If the SEIU succeeds in its efforts to unionize adjunct faculty members, it will mean lots of new dues paying members and cash for the union. It could also lead to higher tuition at colleges in the state.

Larry Gordon of the LA Times reported on the union’s efforts.

California colleges see surge in efforts to unionize adjunct faculty

ave of union organizing at college campuses across California and the nation in recent months is being fueled by part-time faculty who are increasingly discontented over working conditions and a lack of job security.
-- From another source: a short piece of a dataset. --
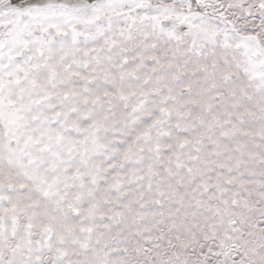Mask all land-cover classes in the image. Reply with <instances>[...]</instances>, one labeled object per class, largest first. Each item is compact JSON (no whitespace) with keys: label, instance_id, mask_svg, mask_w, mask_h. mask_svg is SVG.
<instances>
[{"label":"snow or ice","instance_id":"1","mask_svg":"<svg viewBox=\"0 0 264 264\" xmlns=\"http://www.w3.org/2000/svg\"><path fill=\"white\" fill-rule=\"evenodd\" d=\"M0 264H264V0H0Z\"/></svg>","mask_w":264,"mask_h":264}]
</instances>
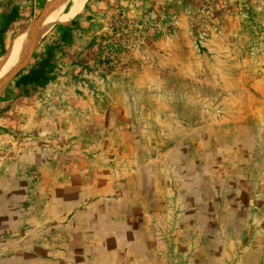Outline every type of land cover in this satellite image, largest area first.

At nearly a dozen private colleges in California, adjunct professors are holding first-time contract negotiations or are campaigning to win the right to do so. Those instructors complain of working semester to semester without knowing whether they will be kept on, lacking health benefits and in some cases having to commute among several campuses to make a living.

While union activists say they look forward to better working terms and a greater voice in how campuses are governed, many college administrators say they are worried that such union contracts could mean less flexibility in academic hiring and higher tuition costs.

Service Employees International Union chapters in the Los Angeles area and in Northern California this week won faculty elections to represent part-time professors at Otis College of Art and Design in Westchester and Dominican University of California in San Rafael, and part-timers and non-permanent full-timers at St. Mary’s College of California in Moraga. In recent months, the union succeeded in hard-fought votes among part-time faculty at Whittier College, Mills College and California College of the Arts in Oakland, San Francisco Art Institute and Laguna College of Art and Design.